瀧本哲史(2011)『僕は君たちに武器を配りたい』講談社
発売以来すでに10年以上が経過しているが、あの本(筆者注『金持ち父さん貧乏父さん』を読み、書いてあることを実践して、「不労所得で大金持ちになることができた」という人の話を聞いたことはいまだない。(本書 p.6)
自分の信じる道が「正しい」と確信できるのであれば「出る杭」になることを厭うべきではない。本書で述べてきたように、人生ではリスクをとらないことこそが、大きなリスクとなるのである。(本書 p.289)
一歩進んだ自己啓発本。大体この手の本では佐藤優や勝間和代がスペシャリスト(マルクスのいう「熟練労働者」)になることを勧めるのに対し、本書ではスペシャリストすらグローバル化の中では生き残れないと喝破する。

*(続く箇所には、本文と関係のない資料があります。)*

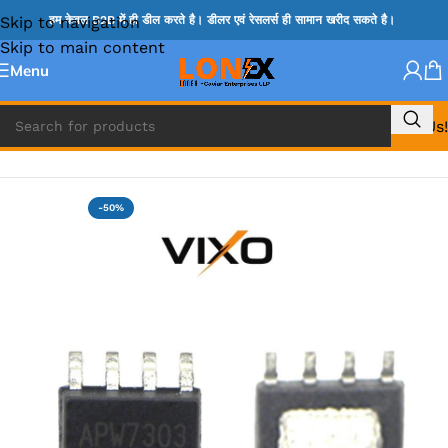
Skip to navigation
हम केवल B2B में ही डील करते है। डीलर एवं रेसलर्स ही सामान खरीद सकते है।
Skip to main content
Menu
Call Us!
Home
»
APW IC
-50%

ではどうすれば生き残れるか。著者は4つの選択肢を挙げるが、ここでは代表例として二つ挙げる。マーケッターとイノベーターだ。前者が市場のニーズを満たす人、後者が市場にニーズを作る人だ。
本書でも指摘されているが、資本主義の中で自由な活動をするにはベンチャー企業のほうがいい。だからこそ、有効求人倍率の低い大手企業ではなく、引く手あまたの中小企業にも目を向けることを著者は勧める。こういう本を読んでいつも気になるのは、結局著者だって東大助手からマッキンゼーと超大手を渡り歩いてきた人であることと、今の社会では資本家に使われる単純労働者だって一定数必要であることだ。
中小企業に入ってからのし上がってきた人たちから言わせて見れば、実態はもっとシビアなものではないのか。東大法から学士助手になるような、10000人に1人の逸材よりも、凡人の話こそ我々の心を打つのではないか。
また、「かごに乗る人担ぐ人、そのまたわらじを作る人」の言葉があるとおり、起業家やマーケッターになるのはいいが、そこには大多数の単純労働者や一般消費者が前提とされている。彼ら全員が起業家やマーケッターになるのは現実的ではないし、我々の何割かは常に単純労働者にならざるを得ないのだ。
結局、この手の本は選民思想が少し入っている。それがダメなわけではない。今の世の中ではどのような人生を歩むのも自由だ。ただ、夢への切符を提示すると同時に、夢破れたときのリスクをも明示するのが大人の態度であると思う。